These unusual or infrequent situations can be especially valuable in improving trainees problem-solving and decision-making skills. Adding in these scenarios are also crucial training for jobs where it’s critical for workers to get things right when faced with unique or unexpected challenges.
VR training provides an excellent opportunity to infuse your training with a variety of non-standard, infrequent, or even downright bizarre randomized scenarios. PIXO VR’s unique ability to change things up keeps training realistic and trainees on their toes.
When a high degree of judgment is required
Traditional training techniques can neglect the variability needed to evaluate judgment, problem-solving, and decision-making.
When teaching these kinds of soft skills, it’s common to present a variety of case studies and real-world examples during training sessions. The goal, of course, is to show enough relevant examples to help students correctly identify and respond to similar situations.
The problem comes in adequately evaluating the acquisition and retention of these problem-solving skills.
The most common traditional training approach is to use a multiple choice assessment. More advanced training evaluations may include a practical assessment. But both of these tools suffer a strong coaching bias — meaning the right answer is always available as a choice. Developing better training assessment is one area where VR training can provide a far superior alternative.
Virtual reality assessment modules can safely drop your trainee into a variety of scenarios, completely unsupported — forcing them to figure things out on the fly. Add to this virtual reality’s singular ability to present trainers with a “god’s eye view” and evaluation perspective, and you have an ideal assessment tool.
When observation and evaluation is difficult
We’ve touched on this throughout the article, but training assessments can be challenging. Difficulties in measuring learning retention are especially real in the case of intricate, complex, or dangerous jobs. Trying to design an effective assessment tool or merely trying to observe the trainee during testing can be nearly impossible.

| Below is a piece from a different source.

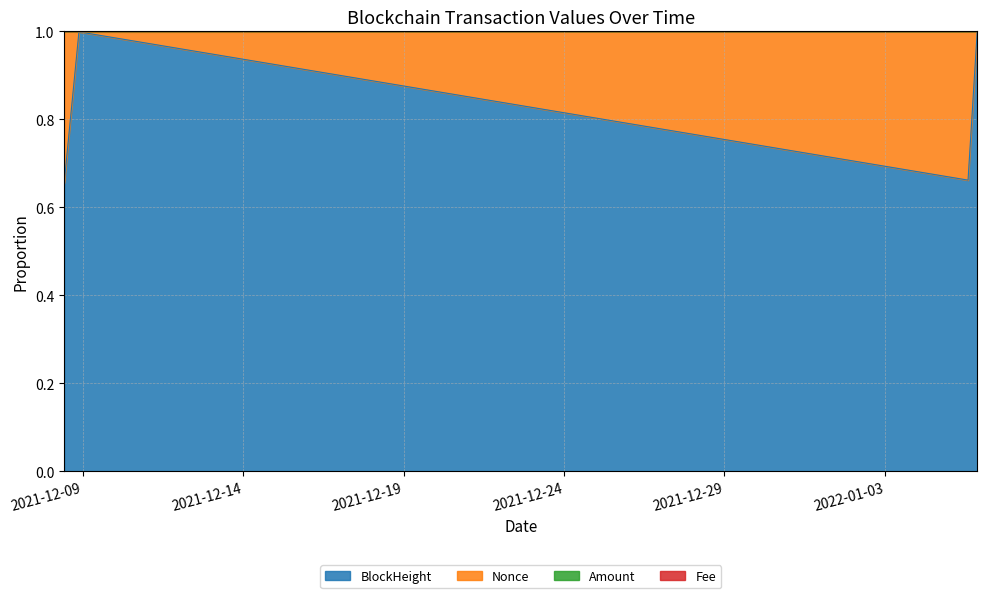

At which label does Fee reach its peak?

2022-01-05 21:09:00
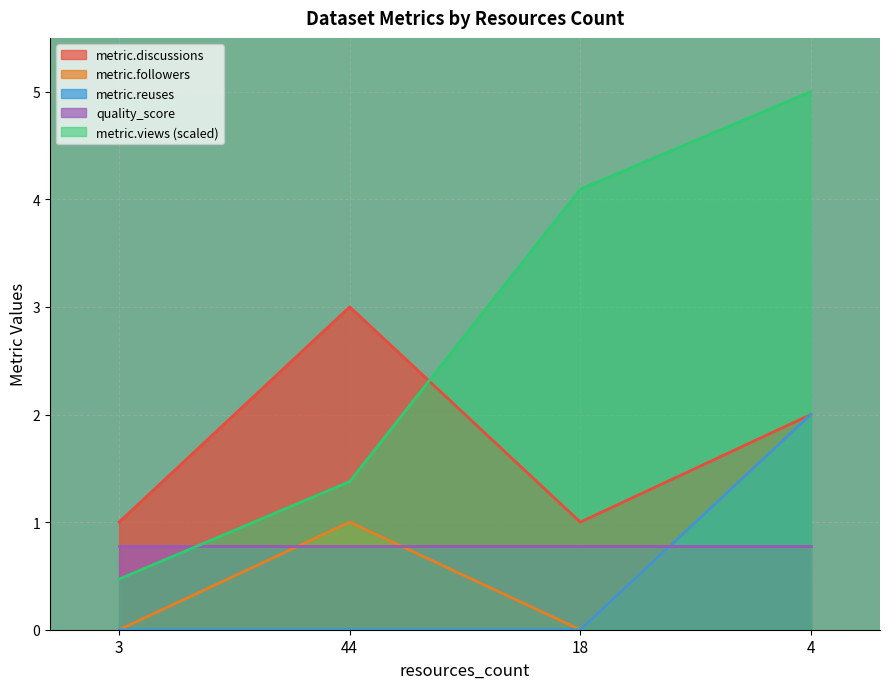

What is the total value across all series at 18?

5.9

, PIXO VR’s virtual reality experiences have the game-changing ability to present built-in assessments along the way, from an omniscient viewpoint. There’s no need to figure out how to physically get an instructor into position to see what a trainee is doing, the entire VR Training session is being tracked down to the most minuscule detail, (including recording the trainees’ first-person perspective — what we call “gaze tracking” — what a trainee is actually looking at).
Virtual reality training is ideal in overcoming some of the most common training and assessment challenges. The unique opportunity to design and construct a realistic, affordable, and optimized training environment, with the added benefit of built-in observation and assessment make VR training a perfect fit for many enterprise training programs.